We already know that $\text{E}[X_{k}] = 0$, so we just need to find $\text{E}[X_{k}]^{2}$ \begin{aligned}\text{E}[X_{k}]^{2} &=\frac{15\cdot 1^{2}}{(4^{k})^{2}}\cdot P\left(X_{k}=\frac{\sqrt{15}\cdot 1}{4^{k}}\right)+\frac{15\cdot -1^{2}}{(4^{k})^{2}}\cdot P\left(X_{k}=\frac{\sqrt{15}\cdot -1}{4^{k}}\right)\\&=\frac{15\cdot 1^{2}}{(4^{k})^{2}}\cdot\frac{1}{2}+\frac{15\cdot -1^{2}}{(4^{k})^{2}}\cdot\frac{1}{2}\\&=\frac{15}{16^{k}}\end{aligned}

Now we can use the linearity of the variance operator to quickly find $\text{Var}[S_{n}]$:

\begin{aligned}\text{Var}[S_{n}] &= \sum_{k=1}^{n}\text{Var}[X_{k}]\\&= \sum_{k=1}^{n}\frac{15}{16^{k}}\end{aligned}

This sum is the partial sum of a geometric series. So

\begin{aligned}\text{Var}[S_{n}] &= \sum_{k=1}^{n}\text{Var}[X_{k}]\\&= \sum_{k=1}^{n}\frac{15}{16^{k}}\\&= \frac{15}{16}\left(\dfrac{1-\left(\frac{1}{16}\right)^{n}}{1-\frac{1}{16}}\right)\\&= 1-\left(\frac{1}{16}\right)^{n}\end{aligned}

Since we are discussing convergence, we really only care about really really large $n$. So as $n$ gets very large, $\frac{1}{16^{n}}$ is basically 0, so $\text{Var}[S_{n}] \approx 1$ when $n$ is large. So the $\sqrt{15}$ inserted in the definition of $X_{k}$ seemed to come from left field, but we needed it to ensure the variance of the sum that we wanted.

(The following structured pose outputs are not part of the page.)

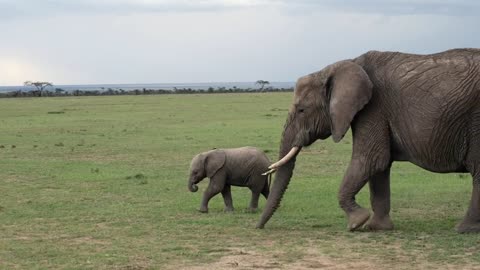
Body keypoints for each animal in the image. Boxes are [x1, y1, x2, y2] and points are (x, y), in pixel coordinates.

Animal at [256, 48, 480, 232]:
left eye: (302, 110)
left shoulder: (373, 108)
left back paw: (463, 229)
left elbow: (371, 159)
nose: (258, 227)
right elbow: (380, 167)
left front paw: (357, 222)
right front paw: (377, 228)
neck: (346, 63)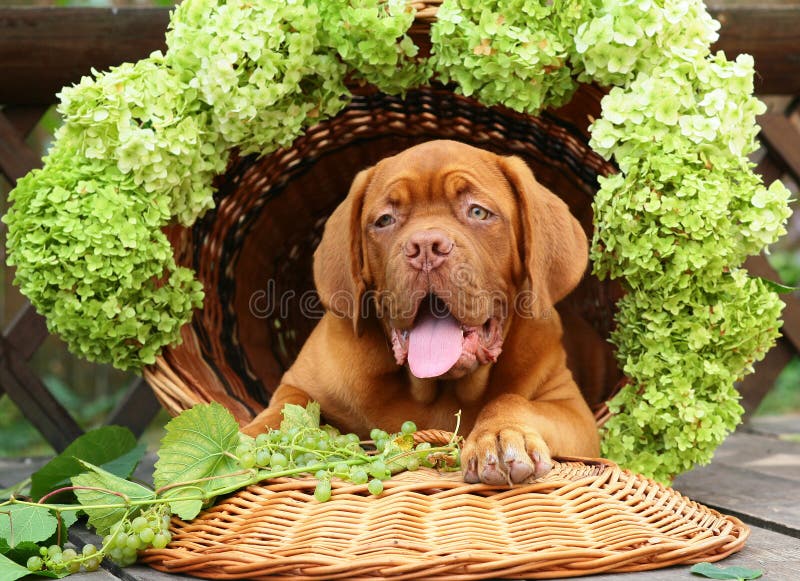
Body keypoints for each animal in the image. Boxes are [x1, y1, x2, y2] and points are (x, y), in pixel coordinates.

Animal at [244, 138, 600, 482]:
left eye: (478, 212)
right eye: (385, 220)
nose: (426, 247)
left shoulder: (572, 409)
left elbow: (513, 400)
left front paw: (500, 435)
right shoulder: (302, 384)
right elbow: (283, 410)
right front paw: (246, 443)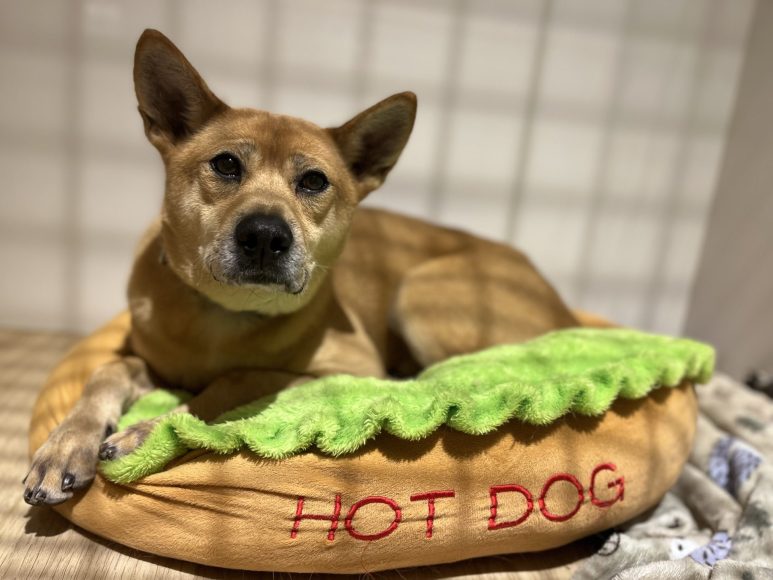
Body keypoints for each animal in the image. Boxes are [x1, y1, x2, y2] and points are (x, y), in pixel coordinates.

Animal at [23, 29, 577, 506]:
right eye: (226, 164)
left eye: (313, 180)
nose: (266, 235)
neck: (222, 318)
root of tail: (565, 307)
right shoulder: (146, 357)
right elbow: (108, 369)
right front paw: (66, 445)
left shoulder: (350, 366)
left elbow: (240, 378)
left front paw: (146, 430)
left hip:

Now, we’re going to note that $P(|S_{n}| \leq 1/2) = 0$. Why? Because $|X_{1} + X_{2} +\ldots + X_{n}| > 1/2$ always.10

This means that the interval $\left[\frac{-1}{2},\frac{1}{2}\right]$ is off limits for this sum to possibly converge to. Since the variance of the sum is approximately 1, there’s no scaling factor that will “squish” it to fit into this interval. This mean that there are real numbers $x$ such that

$$\mathbb{P}\left[\frac{S_{n}-A_{n}}{s_{n}} \leq x\right] \neq \Phi(x)$$

ever, meaning it can never converge there. That means this sequence of random variables violates the Central Limit Theorem. No amount of approximation, large sample size, etc can justify its use in this case.

## Conclusion

This example may have seemed a bit artificial and constructed, but it serves to show that the Central Limit Theorem is not universal. As in, there are sequences of random variables that cannot be manipulated into fitting the hypotheses at all. This is different than listing the cautions about using the Central Limit Theorem when the sequence does actually obey. In those cases, the distinction is a bit more subtle, because we have to really look at the underlying distribution to see how fast the scaled and centered sum converges to a standard normal distribution. We’ll tackle that issue in another post.